Avez-vous remarqué comme la presse relate les Conseils européens mais jamais les réunions du Collège des commissaires? Pourquoi ne parle-t-on jamais de l’organe suprême de la Commission?
Le président Juncker, semble-t-il, a décidé de s’attaquer au fonctionnement interne du Collège, et les organigrammes que l’on trouve sur le site de la Commission donnent une idée de la révolution qui vient de se produire au Berlaymont. Nous disons: tant mieux!
Le problème était que dans sa forme « barrosienne », le Collège n’est réputé ni pour ses débats internes, ni inversement pour son unité. On écoute le président ou les commissaires, pas le débat. La Commission n’est guère collégiale. Ces dernières années, avec les élargissements successifs, c’est même plutôt la dérive gouvernementale de l’institution qui a été constatée. En 2008, l’Irlande avait obtenu que soit prorogée indéfiniment la règle d’un commissaire par pays, en échange de son adhésion à la version 2 du traité de Lisbonne. Grave erreur! En préservant la place des petits pays dans la Commission, nos amis gaéliques ont contribué à affaiblir le Collège, à renforcer le Conseil face au Berlaymont, et donc au passage les grands États face aux petits.
Mais Juncker nous propose une solution pour re-légitimer le Collège: il crée, pour la première fois depuis 1957, une hiérarchie des portefeuilles.
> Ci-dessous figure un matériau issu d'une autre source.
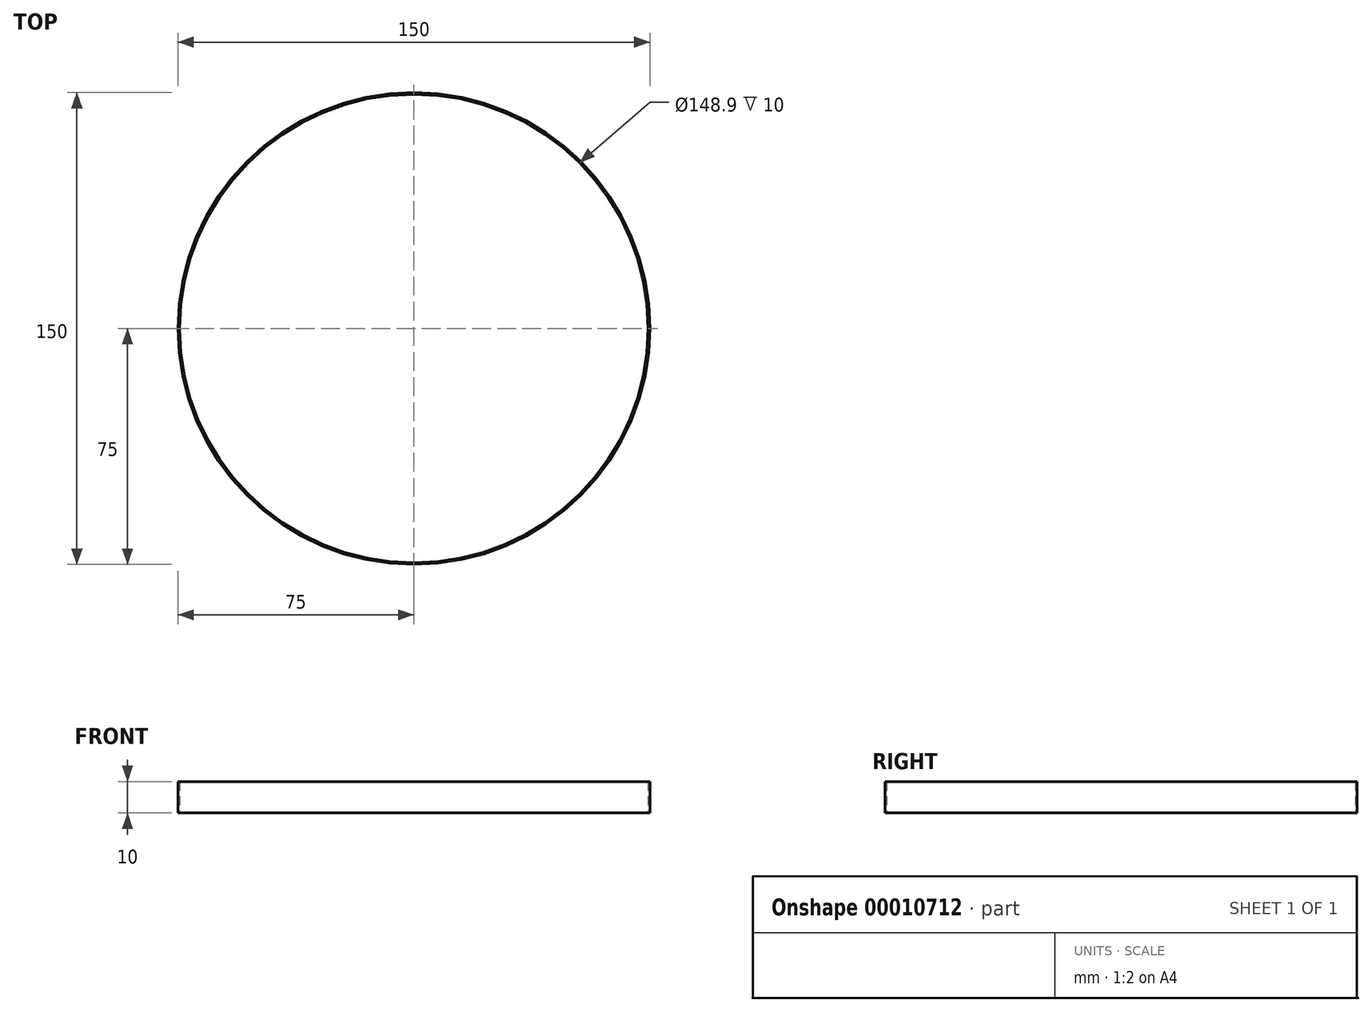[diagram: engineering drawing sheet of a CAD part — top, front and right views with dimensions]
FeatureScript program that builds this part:
annotation { "Feature Type Name" : "Feature", "Feature Type Description" : "" }
export const myFeature = defineFeature(function(context is Context, id is Id, definition is map)
    precondition{}
    {
        {
            var Q0;
            Q0=qCreatedBy(makeId("Top.planeOp"),FACE);
            var sketch = newSketch(context, id + "F0", { "sketchPlane" : qUnion([Q0])});
            skCircle(sketch, "E0", {"center": v(0, 0) * mm, "radius": 74.45 * mm});
            skCircle(sketch, "E1", {"center": v(0, 0) * mm, "radius": 75 * mm});
            skSolve(sketch);
        }
        {
            var Q0;
            Q0=makeQuery(id+"F0.imprint","IMPRINT",FACE,{"disambiguationData":[TD([[makeQuery(id+"F0.imprint","IMPRINT",EDGE,{"derivedFrom":sQuery(id+"F0.wireOp",EDGE,"E0")}),-1.0]])]});
            extrude(context, id + "F1", {"entities" : qUnion([Q0]), "depth" : 10 * mm});
        }
    });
Autrement dit, nous avons d’une part 20 commissaires « normaux » (dont les commissaires allemand, français et britannique), et d’autre part 7 vice-présidents sans direction générale, mais avec la tâche de « guider et coordonner » leurs collègues sur un grand sujet transversal (à savoir: euro, énergie-changement climatique, marché unique numérique, emploi-croissance-compétitivité, budget-RH, politique extérieure, droits fondamentaux).
Une étude détaillée des organigrammes montre qu’un vice-président coordonnera environ 7 autres commissaires, parfois plus. Cette nouvelle organisation est permise par le traité de Lisbonne (article 17.6: « Le président… décide de l’organisation interne de la Commission, afin d’assurer la cohérence, l’efficacité et la collégialité des décisions »). Il suffisait de la décider, Juncker l’a fait. Notons que l’Atelier Europe, dans ses « 10 propositions pour l’Europe » en avril 2012, plaidait déjà, avec d’autres, pour une solution de ce type.
Avec des « vice-présidences horizontales », ce Collège commence enfin à ressembler à un gouvernement. Gageons que cette mesure produira quelques effets.